To assess whether β-catenin/pSmad2 complexes accumulate in IPF, we used flash-frozen lung tissue obtained by biopsy at the time of diagnosis from 5 patients with IPF and compared them with flash-frozen normal human lung tissues and lung tissues from 6 patients with emphysema, a common lung disease associated with subepithelial fibrosis. Tissues were lysed and analyzed by immunoblot and immunoprecipitation. In general, levels of pSmad2 were consistently higher in IPF (samples F1–F5) than normal lung lysates (samples N1–N4) (Figure A). One of the nonfibrotic lung samples (N1) demonstrated high levels of pSmad2 by immunoblot. Levels of β-catenin were comparable among the samples. Immunoprecipitation for β-catenin led to robust coprecipitation of pSmad2 in all IPF samples but in none of the normal lung samples. Interestingly, the 1 nonfibrotic lung sample (N1) that demonstrated elevated levels of pSmad2 within the lung lysate did not show β-catenin/pSmad2 coimmunoprecipitation, suggesting that this association is specific to fibrotic lung disease. Furthermore, immunoprecipitation for pY654–β-catenin demonstrated β-catenin tyrosine phosphorylation only in IPF lung tissues and not in normal lung (Figure A) or in emphysema lung tissue (Supplemental Figure 6). Accordingly, pSmad2 coimmunoprecipitated with pY654–β-catenin in IPF samples but not in either normal or emphysema lung samples. Thus, tyrosine phosphorylation of β-catenin at Y654 and its association with pSmad2 are prominent in IPF, but seemingly absent in normal or emphysematous lungs.

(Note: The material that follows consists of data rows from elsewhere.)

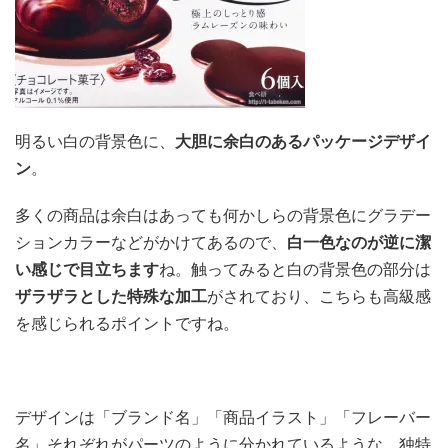
明るい白の背景色に、
大胆に余白のあるパッケージデザイ
ン
。
多くの商品は余白はあっても何かしらの背景色にグラデー
ションカラーなどがかけてあるので、
白一色なのが逆に潔
い感じで目立ちます
ね。触ってみると白の背景色の部分は
ザラザラとした特殊な加工
がされており、こちらも高級感
を感じられるポイントですね。
デザインは「ブランド名」「商品イラスト」「フレーバー
名」それぞれがパーツのように分かれているような、独特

pY654–β-catenin/pSmad2 complexes in IPF lungs.
Finally, we explored where in IPF lungs the pY654–β-catenin accumulated. Flash-frozen normal or IPF lung tissues were also immunostained for pY654–β-catenin and α-SMA. Again, distinct nuclear pY654–β-catenin staining was observed within a significant fraction of nuclei of IPF but not normal lungs. Most of the staining was strikingly localized to subepithelial myofibroblasts, and most such myofibroblasts displayed nuclear pY654–β-catenin accumulation (Figure , B and C). In addition, a small number of AECs in IPF lung showed nuclear accumulation of pY654–β-catenin.